_GIVEN EXERCISE_
Copy out every line in the material below that contains the string "start". Case counts.

_MATERIAL TO PROCESS_
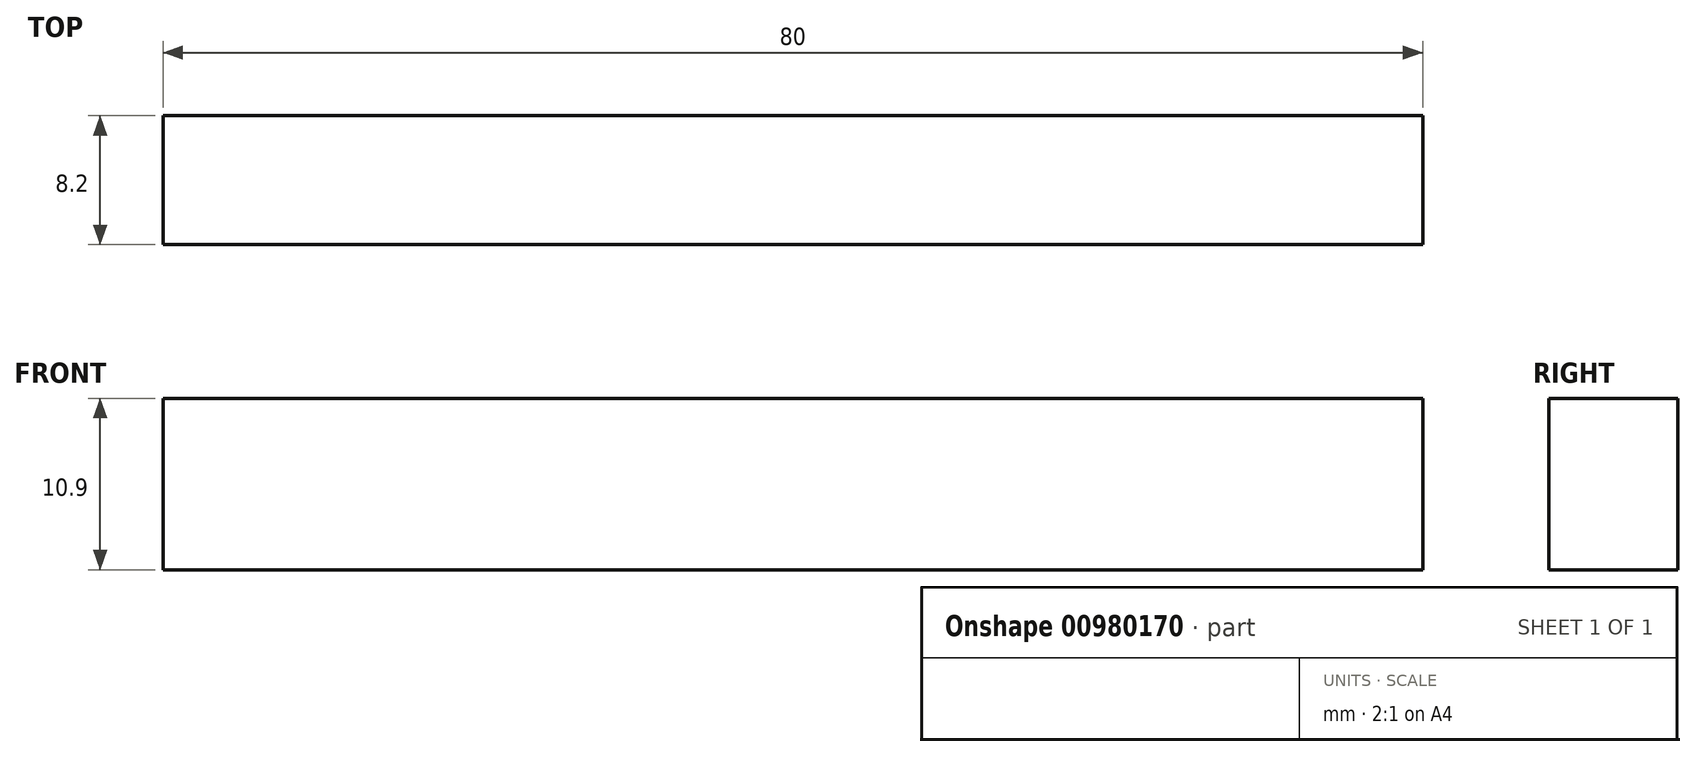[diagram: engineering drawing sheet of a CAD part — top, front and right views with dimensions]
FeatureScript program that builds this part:
annotation { "Feature Type Name" : "Feature", "Feature Type Description" : "" }
export const myFeature = defineFeature(function(context is Context, id is Id, definition is map)
    precondition{}
    {
        {
            var Q0;
            Q0=qCreatedBy(makeId("Top.planeOp"),FACE);
            var sketch = newSketch(context, id + "F0", { "sketchPlane" : qUnion([Q0])});
            skLineSegment(sketch, "E0.bottom", {"start": v(-40, 4.1) * mm, "end": v(40, 4.1) * mm});
            skLineSegment(sketch, "E0.top", {"start": v(-40, -4.1) * mm, "end": v(40, -4.1) * mm});
            skLineSegment(sketch, "E0.left", {"start": v(-40, 4.1) * mm, "end": v(-40, -4.1) * mm});
            skLineSegment(sketch, "E0.right", {"start": v(40, 4.1) * mm, "end": v(40, -4.1) * mm});
            skPoint(sketch, "E0.middle", {"position": v(0, 0) * mm});
            skSolve(sketch);
        }
        {
            var Q0;
            Q0 = qSketchRegion(id + "F0", true);
            extrude(context, id + "F1", {"entities" : qUnion([Q0]), "depth" : 10.9 * mm, "offsetDistance" : 25 * mm});
        }
    });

_ANSWER TO THIS EXERCISE_
            skLineSegment(sketch, "E0.bottom", {"start": v(-40, 4.1) * mm, "end": v(40, 4.1) * mm});
            skLineSegment(sketch, "E0.top", {"start": v(-40, -4.1) * mm, "end": v(40, -4.1) * mm});
            skLineSegment(sketch, "E0.left", {"start": v(-40, 4.1) * mm, "end": v(-40, -4.1) * mm});
            skLineSegment(sketch, "E0.right", {"start": v(40, 4.1) * mm, "end": v(40, -4.1) * mm});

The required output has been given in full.